Source:
------
02 February 2011

Out with the old, in with the NEW

I guess you probably noticed things are a little different around here.


Different theme, different colours, and a different header- yay!
Let's just say its time for a bit of an early spring cleaning. 
Consider this a fresh, crisp pair of undies on your romps... ahhh... smell that? that's fresh. :)


Anyway, maybe I got some 'splaining to do.
I cannot stress how much I appreciate blunt honesty and abhor white lies/people lying to protect my feelings. So when my friend and I randomly started discussing my blog and he told me it sucks, I could've bear-hugged him. His beef? That the "beautiful struggle theme" was kinda corny, and that my header (which featured a- and I quote- "CHEESY" photo of me smiling up at the sun) especially sucked. 


So, what did I do? Took that constructive criticism and had some fun with my header. That's right, FRIEND, I got rid of that cheesy picture to replace it with several more and some rookie graphics! HA!
Anyway, in the process of smoking a doobs and having fun with the collage tool, I decided to come up with a new name. And I kid you not, that shit came to me on the spot. 
Why "Journey of a Self"?
------
Records supplied:
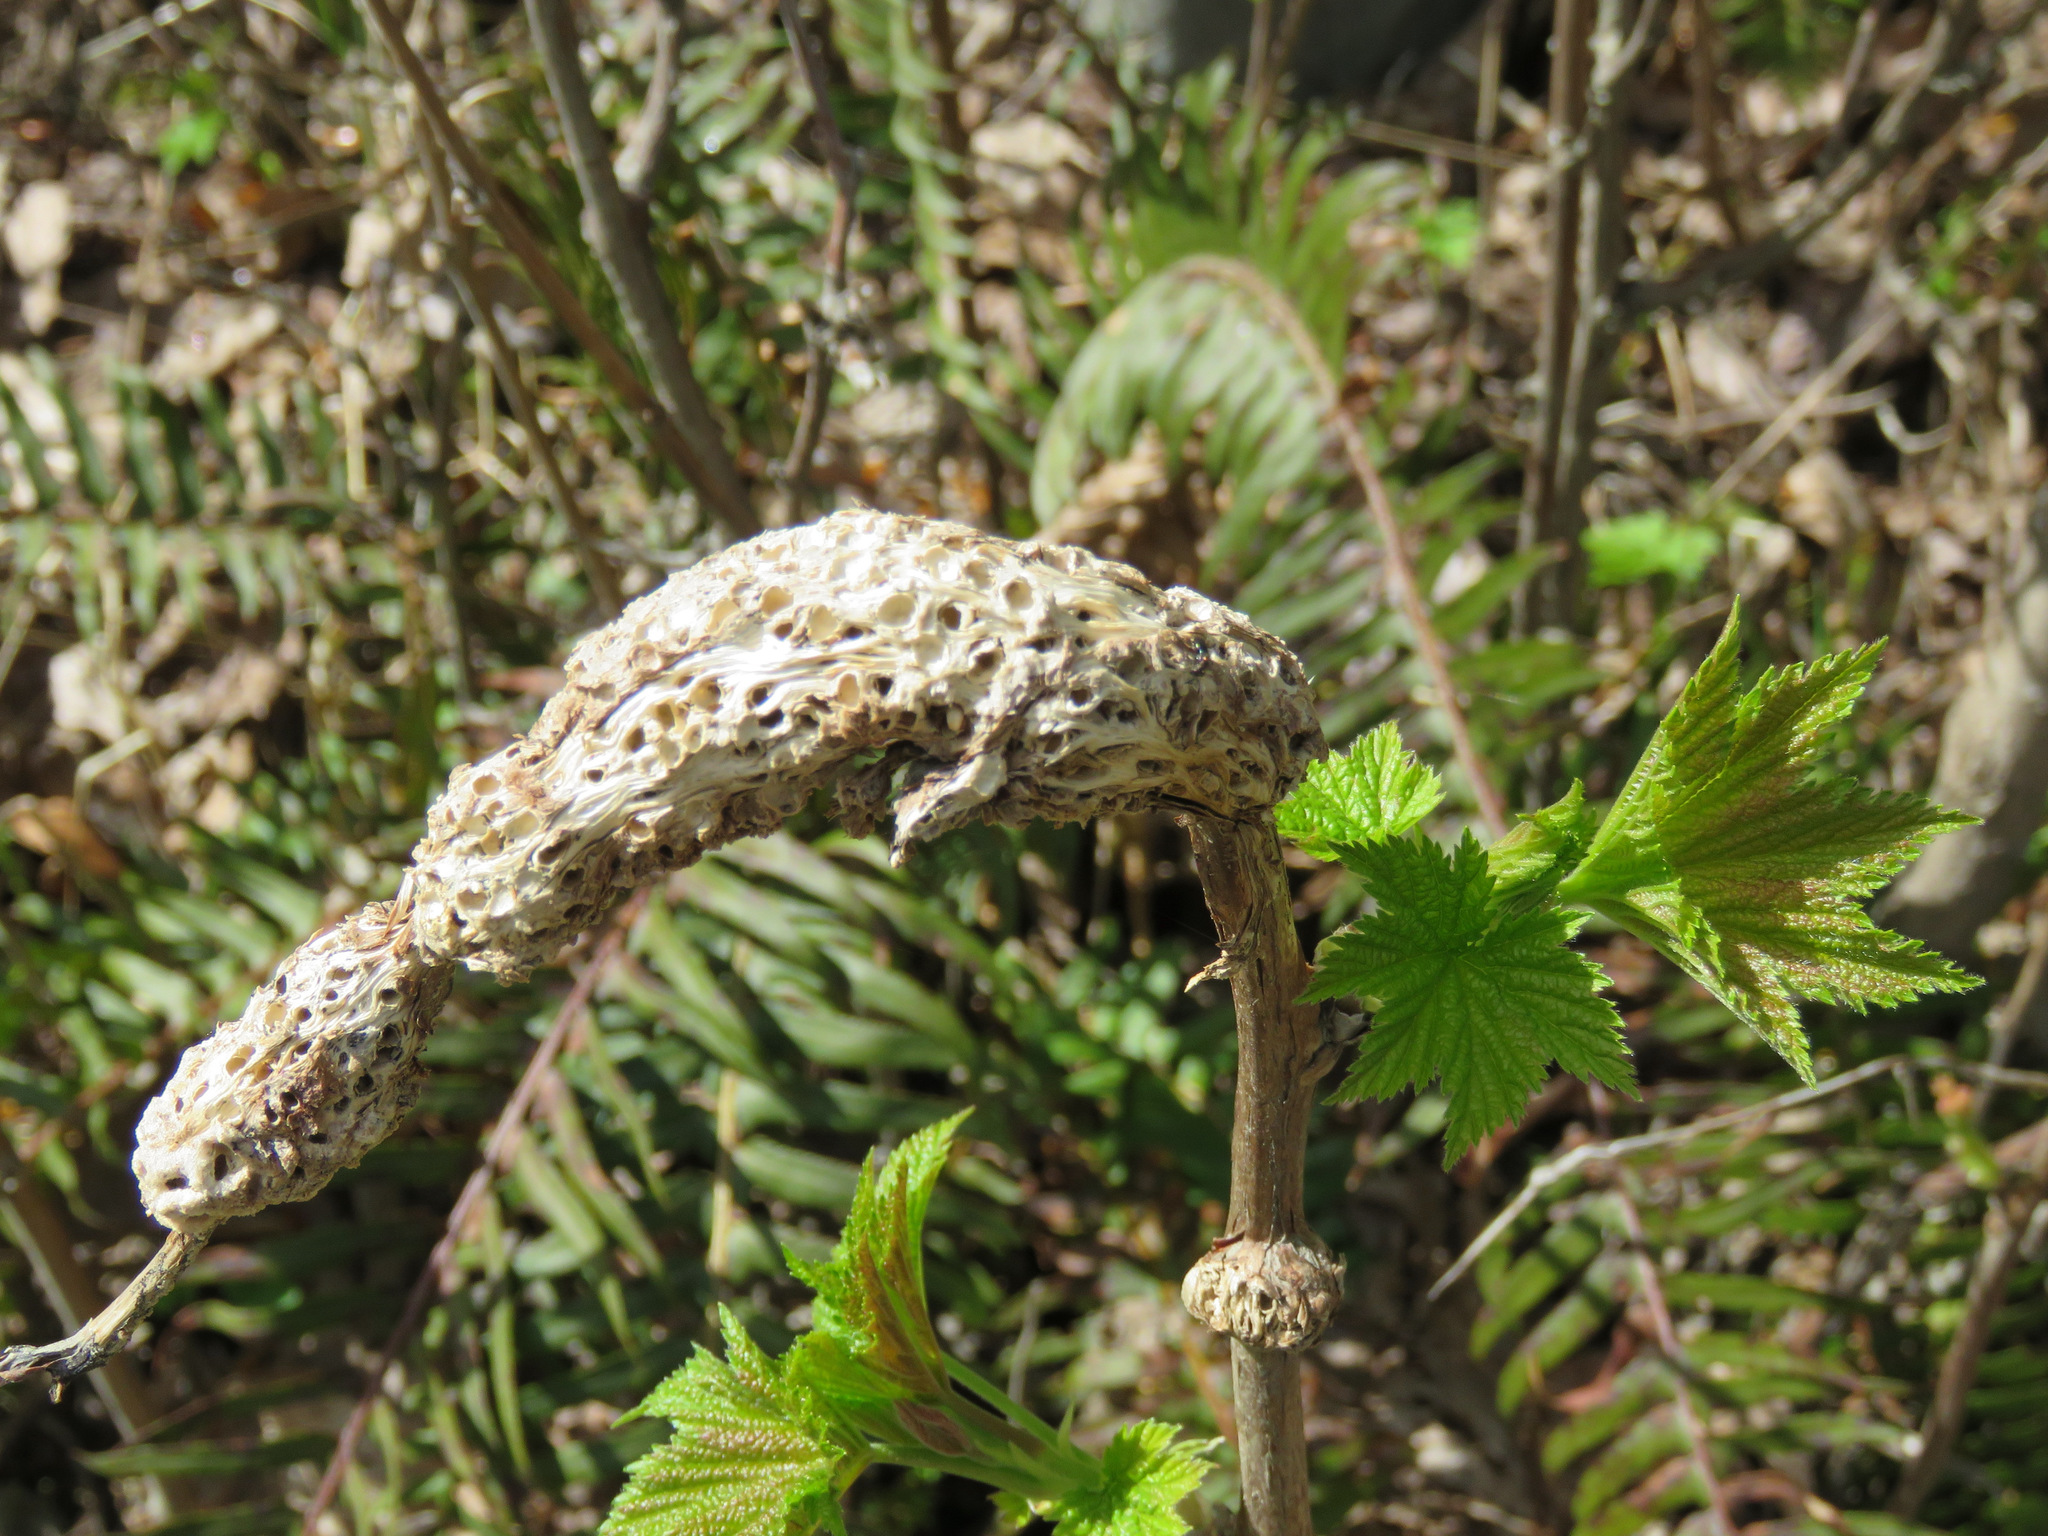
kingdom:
------
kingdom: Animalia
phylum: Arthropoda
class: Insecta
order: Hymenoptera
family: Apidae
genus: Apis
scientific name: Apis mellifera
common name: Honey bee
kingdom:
------
Task: From the blog post, list every part of the blog that the author says has been changed.

Answer to the exercise:
- The theme
- The colors
- The header, whose single picture was replaced with several pictures and some graphics
- The blog's name, now "Journey of a Self"